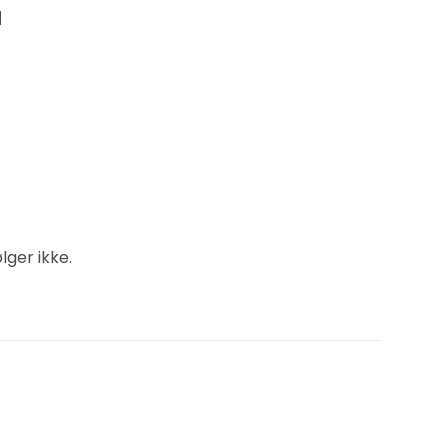
l
lger ikke.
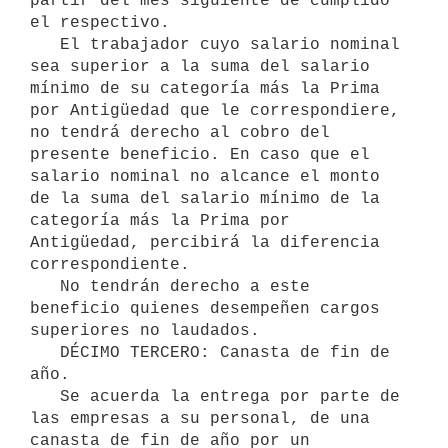
partir del mes siguiente de cumplido 
el respectivo.

   El trabajador cuyo salario nominal 
sea superior a la suma del salario 
mínimo de su categoría más la Prima 
por Antigüedad que le correspondiere, 
no tendrá derecho al cobro del 
presente beneficio. En caso que el 
salario nominal no alcance el monto 
de la suma del salario mínimo de la 
categoría más la Prima por 
Antigüedad, percibirá la diferencia 
correspondiente.

   No tendrán derecho a este 
beneficio quienes desempeñen cargos 
superiores no laudados.

   DÉCIMO TERCERO: Canasta de fin de 
año.

   Se acuerda la entrega por parte de 
las empresas a su personal, de una 
canasta de fin de año por un 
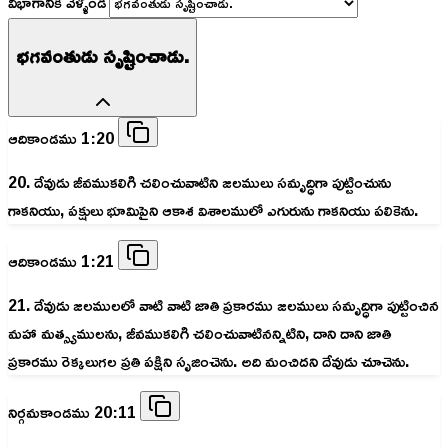
విభాగానికి వెళ్ళండి
భగవంతుడు సృష్టించాడు.
ఆదికాండము 1:20
20. దేవుడు జీవముకలిగి చలించువాటిని జలములు సమృద్ధిగా పుట్టించును
గాకనియు, పక్షులు భూమిపైని ఆకాశ విశాలములో ఎగురును గాకనియు పలికెను.
ఆదికాండము 1:21
21. దేవుడు జలములలో వాటి వాటి జాతి ప్రకారము జలములు సమృద్ధిగా పుట్టించిన
మహా మత్స్యములను, జీవముకలిగి చలించువాటినన్నిటిని, దాని దాని జాతి
ప్రకారము రెక్కలుగల ప్రతి పక్షిని సృజించెను. అది మంచిదని దేవుడు చూచెను.
నిర్గమకాండము 20:11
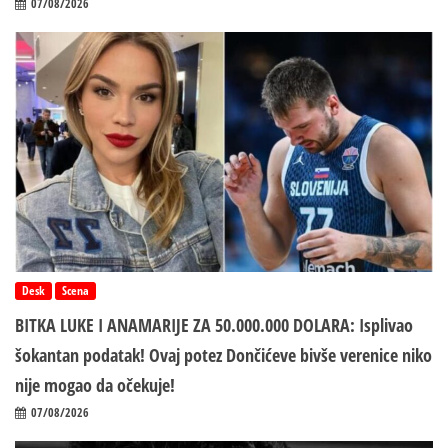
07/08/2026
Desk
Scena
BITKA LUKE I ANAMARIJE ZA 50.000.000 DOLARA: Isplivao
šokantan podatak! Ovaj potez Dončićeve bivše verenice niko
nije mogao da očekuje!
07/08/2026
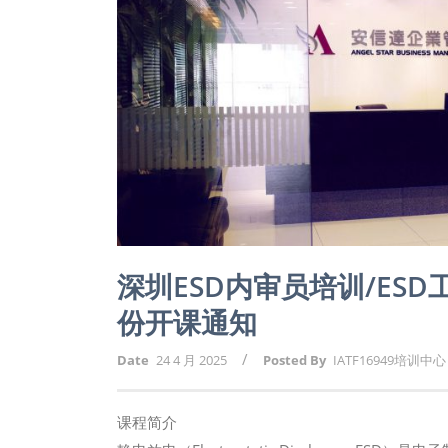
深圳ESD内审员培训/ESD
份开课通知
/
Date
24 4 月 2025
Posted By
IATF16949培训中心
课程简介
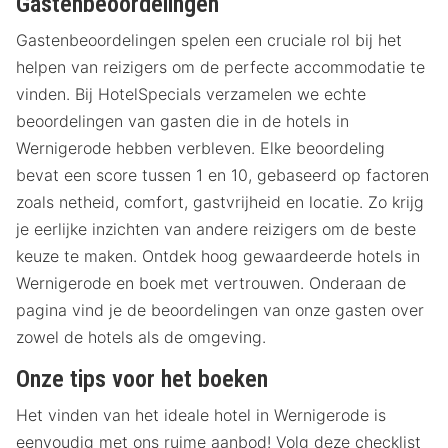
Gastenbeoordelingen
Gastenbeoordelingen spelen een cruciale rol bij het
helpen van reizigers om de perfecte accommodatie te
vinden. Bij HotelSpecials verzamelen we echte
beoordelingen van gasten die in de hotels in
Wernigerode hebben verbleven. Elke beoordeling
bevat een score tussen 1 en 10, gebaseerd op factoren
zoals netheid, comfort, gastvrijheid en locatie. Zo krijg
je eerlijke inzichten van andere reizigers om de beste
keuze te maken. Ontdek hoog gewaardeerde hotels in
Wernigerode en boek met vertrouwen. Onderaan de
pagina vind je de beoordelingen van onze gasten over
zowel de hotels als de omgeving.
Onze tips voor het boeken
Het vinden van het ideale hotel in Wernigerode is
eenvoudig met ons ruime aanbod! Volg deze checklist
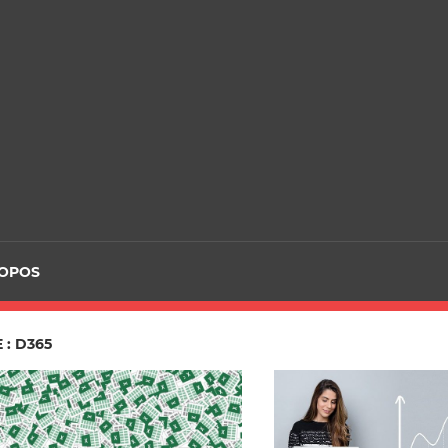
ROPOS
 : D365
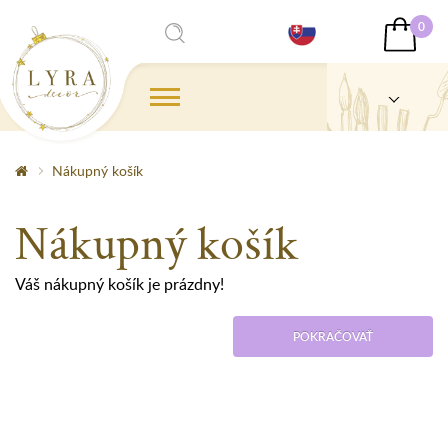
0
Nákupný košík
Nákupný košík
Váš nákupný košík je prázdny!
POKRAČOVAŤ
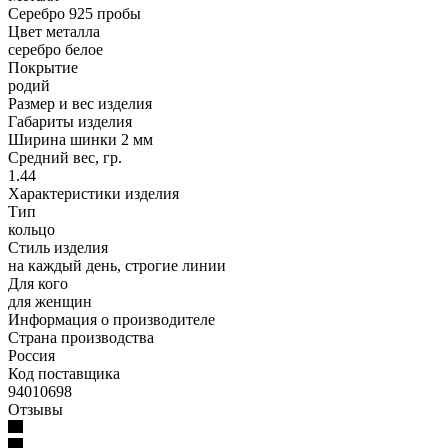
Серебро 925 пробы
Цвет металла
серебро белое
Покрытие
родий
Размер и вес изделия
Габариты изделия
Ширина шинки 2 мм
Средний вес, гр.
1.44
Характеристики изделия
Тип
кольцо
Стиль изделия
на каждый день, строгие линии
Для кого
для женщин
Информация о производителе
Страна производства
Россия
Код поставщика
94010698
Отзывы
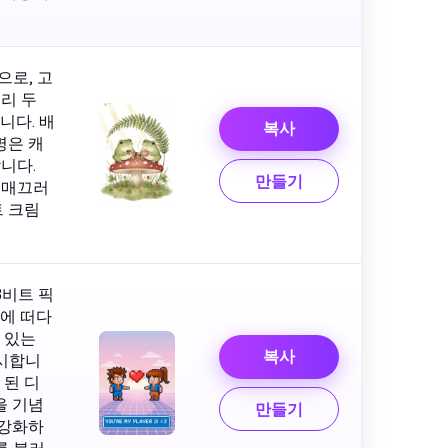
로, 고
리 두
니다. 배
복사
명은 캐
니다.
만들기
 매끄러
트 크림
8비트 픽
경에 떠다
 있는
복사
표시합니
 된 디
을 기념
만들기
 강화하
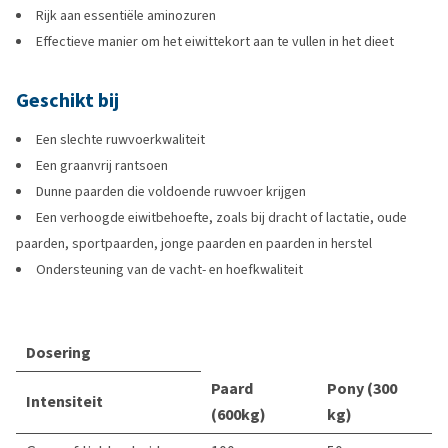
Rijk aan essentiële aminozuren
Effectieve manier om het eiwittekort aan te vullen in het dieet
Geschikt bij
Een slechte ruwvoerkwaliteit
Een graanvrij rantsoen
Dunne paarden die voldoende ruwvoer krijgen
Een verhoogde eiwitbehoefte, zoals bij dracht of lactatie, oude
paarden, sportpaarden, jonge paarden en paarden in herstel
Ondersteuning van de vacht- en hoefkwaliteit
Dosering
Paard
Pony (300
Intensiteit
(600kg)
kg)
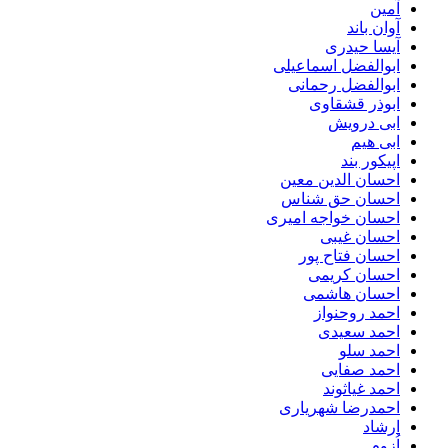
آمین
آوان باند
آیسا حیدری
ابوالفضل اسماعیلی
ابوالفضل رحمانی
ابوذر قشقاوی
ابی درویش
ابی هیم
اپیکور بند
احسان الدین معین
احسان حق شناس
احسان خواجه امیری
احسان غیبی
احسان فتاح پور
احسان کریمی
احسان هاشمی
احمد روحنواز
احمد سعیدی
احمد سلو
احمد صفایی
احمد غیاثوند
احمدرضا شهریاری
ارشاد
اُزوم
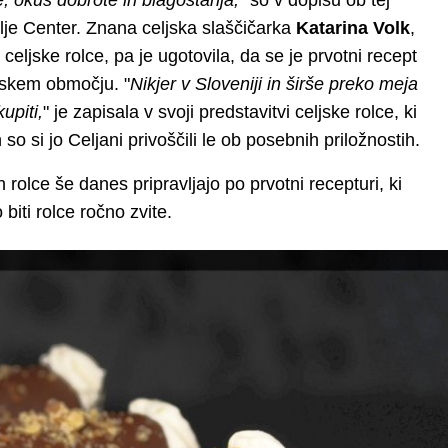
e, okus dobrote in blagostanja,
" so v dopisu ob tej
Celje Center. Znana celjska slaščičarka
Katarina Volk
,
 celjske rolce, pa je ugotovila, da se je prvotni recept
ljskem območju. "
Nikjer v Sloveniji in širše preko meja
upiti,
" je zapisala v svoji predstavitvi celjske rolce, ki
 so si jo Celjani privoščili le ob posebnih priložnostih.
 rolce še danes pripravljajo po prvotni recepturi, ki
biti rolce ročno zvite.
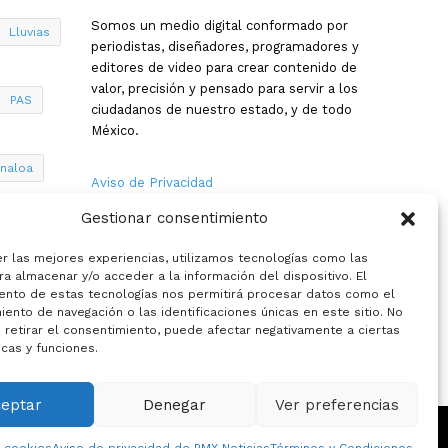
Somos un medio digital conformado por
Lluvias
periodistas, diseñadores, programadores y
editores de video para crear contenido de
valor, precisión y pensado para servir a los
PAS
ciudadanos de nuestro estado, y de todo
México.
inaloa
Aviso de Privacidad
Gestionar consentimiento
Nosotros
a
er las mejores experiencias, utilizamos tecnologías como las
Términos y Condiciones
a almacenar y/o acceder a la información del dispositivo. El
ento de estas tecnologías nos permitirá procesar datos como el
ento de navegación o las identificaciones únicas en este sitio. No
Política de Cookies
 retirar el consentimiento, puede afectar negativamente a ciertas
icas y funciones.
Contacto
ceptar
Denegar
Ver preferencias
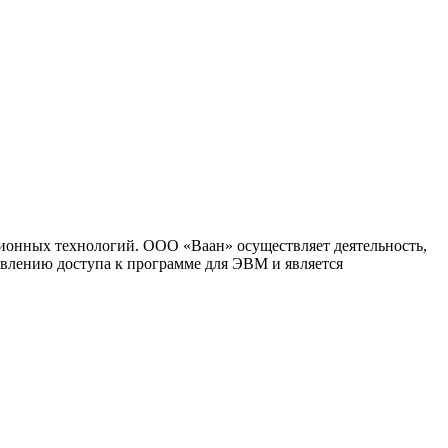
ионных технологий. ООО «Ваан» осуществляет деятельность,
влению доступа к программе для ЭВМ и является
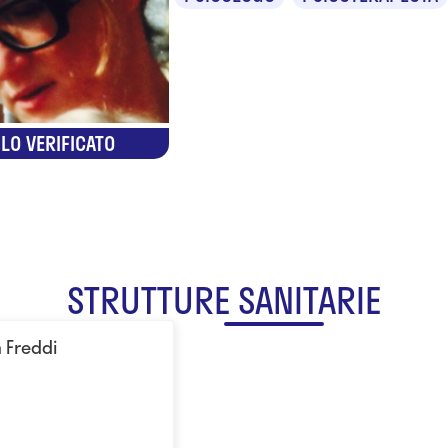
LO VERIFICATO
STRUTTURE SANITARIE
a Freddi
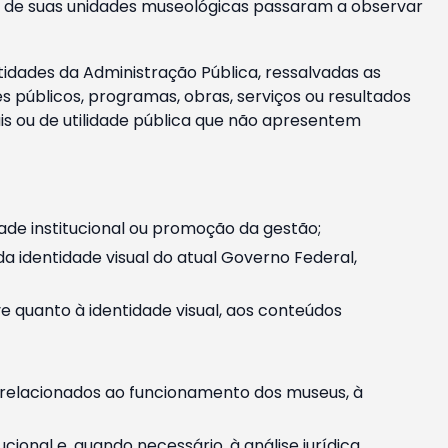
m e de suas unidades museológicas passaram a observar
tidades da Administração Pública, ressalvadas as
públicos, programas, obras, serviços ou resultados
is ou de utilidade pública que não apresentem
ade institucional ou promoção da gestão;
identidade visual do atual Governo Federal,
ive quanto à identidade visual, aos conteúdos
, relacionados ao funcionamento dos museus, à
onal e, quando necessário, à análise jurídica.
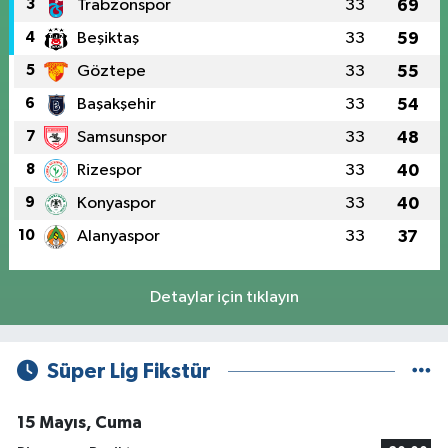
3
Trabzonspor
33
69
4
Beşiktaş
33
59
5
Göztepe
33
55
6
Başakşehir
33
54
7
Samsunspor
33
48
8
Rizespor
33
40
9
Konyaspor
33
40
10
Alanyaspor
33
37
Detaylar için tıklayın
Süper Lig Fikstür
15 Mayıs, Cuma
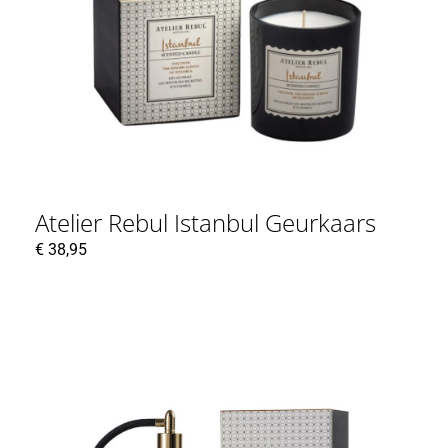
Atelier Rebul Istanbul Geurkaars
€
38,95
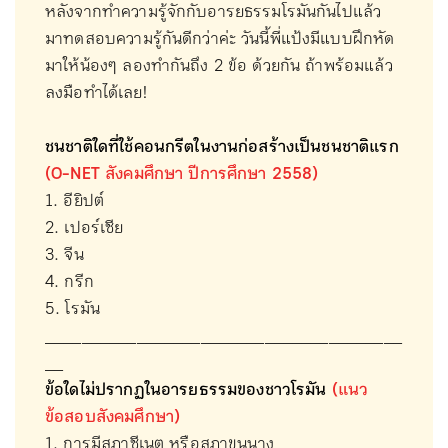
หลังจากทำความรู้จักกับอารยธรรมโรมันกันไปแล้ว
มาทดสอบความรู้กันดีกว่าค่ะ วันนี้พี่แป้งมีแบบฝึกหัด
มาให้น้องๆ ลองทำกันถึง 2 ข้อ ด้วยกัน ถ้าพร้อมแล้ว
ลงมือทำได้เลย!
ชนชาติใดที่ใช้คอนกรีตในงานก่อสร้างเป็นชนชาติแรก
(O-NET สังคมศึกษา ปีการศึกษา 2558)
1. อียิปต์
2. เปอร์เซีย
3. จีน
4. กรีก
5. โรมัน
_______________________________________
__
ข้อใดไม่ปรากฏในอารยธรรมของชาวโรมัน
(แนว
ข้อสอบสังคมศึกษา)
1. การมีสภาซีเนต หรือสภาขุนนาง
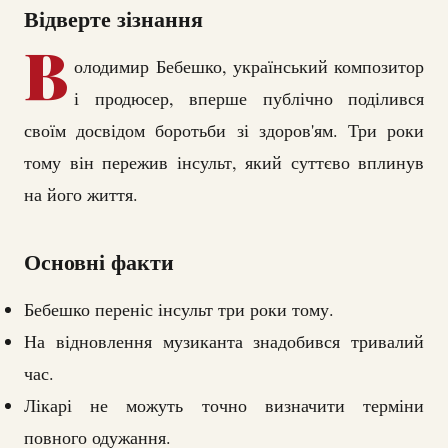
Відверте зізнання
В
олодимир Бебешко, український композитор
і продюсер, вперше публічно поділився
своїм досвідом боротьби зі здоров'ям. Три роки
тому він пережив інсульт, який суттєво вплинув
на його життя.
Основні факти
Бебешко переніс інсульт три роки тому.
На відновлення музиканта знадобився тривалий
час.
Лікарі не можуть точно визначити терміни
повного одужання.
------------------------------
§ **Exercise aim**
Omit the pictures and copy the records above exactly.

§ **Answer below**
l
lger ikke.
partir del mes siguiente de cumplido 
el respectivo.

   El trabajador cuyo salario nominal 
sea superior a la suma del salario 
mínimo de su categoría más la Prima 
por Antigüedad que le correspondiere, 
no tendrá derecho al cobro del 
presente beneficio. En caso que el 
salario nominal no alcance el monto 
de la suma del salario mínimo de la 
categoría más la Prima por 
Antigüedad, percibirá la diferencia 
correspondiente.

   No tendrán derecho a este 
beneficio quienes desempeñen cargos 
superiores no laudados.

   DÉCIMO TERCERO: Canasta de fin de 
año.

   Se acuerda la entrega por parte de 
las empresas a su personal, de una 
canasta de fin de año por un 
విభాగానికి వెళ్ళండి
భగవంతుడు సృష్టించాడు.
ఆదికాండము 1:20
20. దేవుడు జీవముకలిగి చలించువాటిని జలములు సమృద్ధిగా పుట్టించును
గాకనియు, పక్షులు భూమిపైని ఆకాశ విశాలములో ఎగురును గాకనియు పలికెను.
ఆదికాండము 1:21
21. దేవుడు జలములలో వాటి వాటి జాతి ప్రకారము జలములు సమృద్ధిగా పుట్టించిన
మహా మత్స్యములను, జీవముకలిగి చలించువాటినన్నిటిని, దాని దాని జాతి
ప్రకారము రెక్కలుగల ప్రతి పక్షిని సృజించెను. అది మంచిదని దేవుడు చూచెను.
నిర్గమకాండము 20:11
07/08/2026
Desk
Scena
BITKA LUKE I ANAMARIJE ZA 50.000.000 DOLARA: Isplivao
šokantan podatak! Ovaj potez Dončićeve bivše verenice niko
nije mogao da očekuje!
07/08/2026
深圳ESD内审员培训/ESD
份开课通知
/
Date
24 4 月 2025
Posted By
IATF16949培训中心
课程简介
Gastenbeoordelingen
Gastenbeoordelingen spelen een cruciale rol bij het
helpen van reizigers om de perfecte accommodatie te
vinden. Bij HotelSpecials verzamelen we echte
beoordelingen van gasten die in de hotels in
Wernigerode hebben verbleven. Elke beoordeling
bevat een score tussen 1 en 10, gebaseerd op factoren
zoals netheid, comfort, gastvrijheid en locatie. Zo krijg
je eerlijke inzichten van andere reizigers om de beste
keuze te maken. Ontdek hoog gewaardeerde hotels in
Wernigerode en boek met vertrouwen. Onderaan de
pagina vind je de beoordelingen van onze gasten over
zowel de hotels als de omgeving.
Onze tips voor het boeken
Het vinden van het ideale hotel in Wernigerode is
eenvoudig met ons ruime aanbod! Volg deze checklist
ROPOS
 : D365
0
Nákupný košík
Nákupný košík
Váš nákupný košík je prázdny!
POKRAČOVAŤ
Серебро 925 пробы
Цвет металла
серебро белое
Покрытие
родий
Размер и вес изделия
Габариты изделия
Ширина шинки 2 мм
Средний вес, гр.
1.44
Характеристики изделия
Тип
кольцо
Стиль изделия
на каждый день, строгие линии
Для кого
для женщин
Информация о производителе
Страна производства
Россия
Код поставщика
94010698
Отзывы
로, 고
리 두
니다. 배
복사
명은 캐
니다.
만들기
 매끄러
트 크림
8비트 픽
경에 떠다
 있는
복사
표시합니
 된 디
을 기념
만들기
 강화하
Rijk aan essentiële aminozuren
Effectieve manier om het eiwittekort aan te vullen in het dieet
Geschikt bij
Een slechte ruwvoerkwaliteit
Een graanvrij rantsoen
Dunne paarden die voldoende ruwvoer krijgen
Een verhoogde eiwitbehoefte, zoals bij dracht of lactatie, oude
paarden, sportpaarden, jonge paarden en paarden in herstel
Ondersteuning van de vacht- en hoefkwaliteit
Dosering
Paard
Pony (300
Intensiteit
(600kg)
kg)
آمین
آوان باند
آیسا حیدری
ابوالفضل اسماعیلی
ابوالفضل رحمانی
ابوذر قشقاوی
ابی درویش
ابی هیم
اپیکور بند
احسان الدین معین
احسان حق شناس
احسان خواجه امیری
احسان غیبی
احسان فتاح پور
احسان کریمی
احسان هاشمی
احمد روحنواز
احمد سعیدی
احمد سلو
احمد صفایی
احمد غیاثوند
احمدرضا شهریاری
ارشاد
اُزوم
e, okus dobrote in blagostanja,
" so v dopisu ob tej
Celje Center. Znana celjska slaščičarka
Katarina Volk
,
 celjske rolce, pa je ugotovila, da se je prvotni recept
ljskem območju. "
Nikjer v Sloveniji in širše preko meja
upiti,
" je zapisala v svoji predstavitvi celjske rolce, ki
 so si jo Celjani privoščili le ob posebnih priložnostih.
 rolce še danes pripravljajo po prvotni recepturi, ki
biti rolce ročno zvite.
Somos un medio digital conformado por
Lluvias
periodistas, diseñadores, programadores y
editores de video para crear contenido de
valor, precisión y pensado para servir a los
PAS
ciudadanos de nuestro estado, y de todo
México.
inaloa
Aviso de Privacidad
Gestionar consentimiento
Nosotros
a
er las mejores experiencias, utilizamos tecnologías como las
Términos y Condiciones
a almacenar y/o acceder a la información del dispositivo. El
ento de estas tecnologías nos permitirá procesar datos como el
ento de navegación o las identificaciones únicas en este sitio. No
Política de Cookies
 retirar el consentimiento, puede afectar negativamente a ciertas
icas y funciones.
Contacto
ceptar
Denegar
Ver preferencias
ионных технологий. ООО «Ваан» осуществляет деятельность,
влению доступа к программе для ЭВМ и является
LO VERIFICATO
STRUTTURE SANITARIE
a Freddi
m e de suas unidades museológicas passaram a observar
tidades da Administração Pública, ressalvadas as
públicos, programas, obras, serviços ou resultados
is ou de utilidade pública que não apresentem
ade institucional ou promoção da gestão;
identidade visual do atual Governo Federal,
ive quanto à identidade visual, aos conteúdos
, relacionados ao funcionamento dos museus, à
onal e, quando necessário, à análise jurídica.
3
Trabzonspor
33
69
4
Beşiktaş
33
59
5
Göztepe
33
55
6
Başakşehir
33
54
7
Samsunspor
33
48
8
Rizespor
33
40
9
Konyaspor
33
40
10
Alanyaspor
33
37
Detaylar için tıklayın
Süper Lig Fikstür
15 Mayıs, Cuma
Atelier Rebul Istanbul Geurkaars
€
38,95
หลังจากทำความรู้จักกับอารยธรรมโรมันกันไปแล้ว
มาทดสอบความรู้กันดีกว่าค่ะ วันนี้พี่แป้งมีแบบฝึกหัด
มาให้น้องๆ ลองทำกันถึง 2 ข้อ ด้วยกัน ถ้าพร้อมแล้ว
ลงมือทำได้เลย!
ชนชาติใดที่ใช้คอนกรีตในงานก่อสร้างเป็นชนชาติแรก
(O-NET สังคมศึกษา ปีการศึกษา 2558)
1. อียิปต์
2. เปอร์เซีย
3. จีน
4. กรีก
5. โรมัน
_______________________________________
__
ข้อใดไม่ปรากฏในอารยธรรมของชาวโรมัน
(แนว
ข้อสอบสังคมศึกษา)
1. การมีสภาซีเนต หรือสภาขุนนาง
Відверте зізнання
В
олодимир Бебешко, український композитор
і продюсер, вперше публічно поділився
своїм досвідом боротьби зі здоров'ям. Три роки
тому він пережив інсульт, який суттєво вплинув
на його життя.
Основні факти
Бебешко переніс інсульт три роки тому.
На відновлення музиканта знадобився тривалий
час.
Лікарі не можуть точно визначити терміни
повного одужання.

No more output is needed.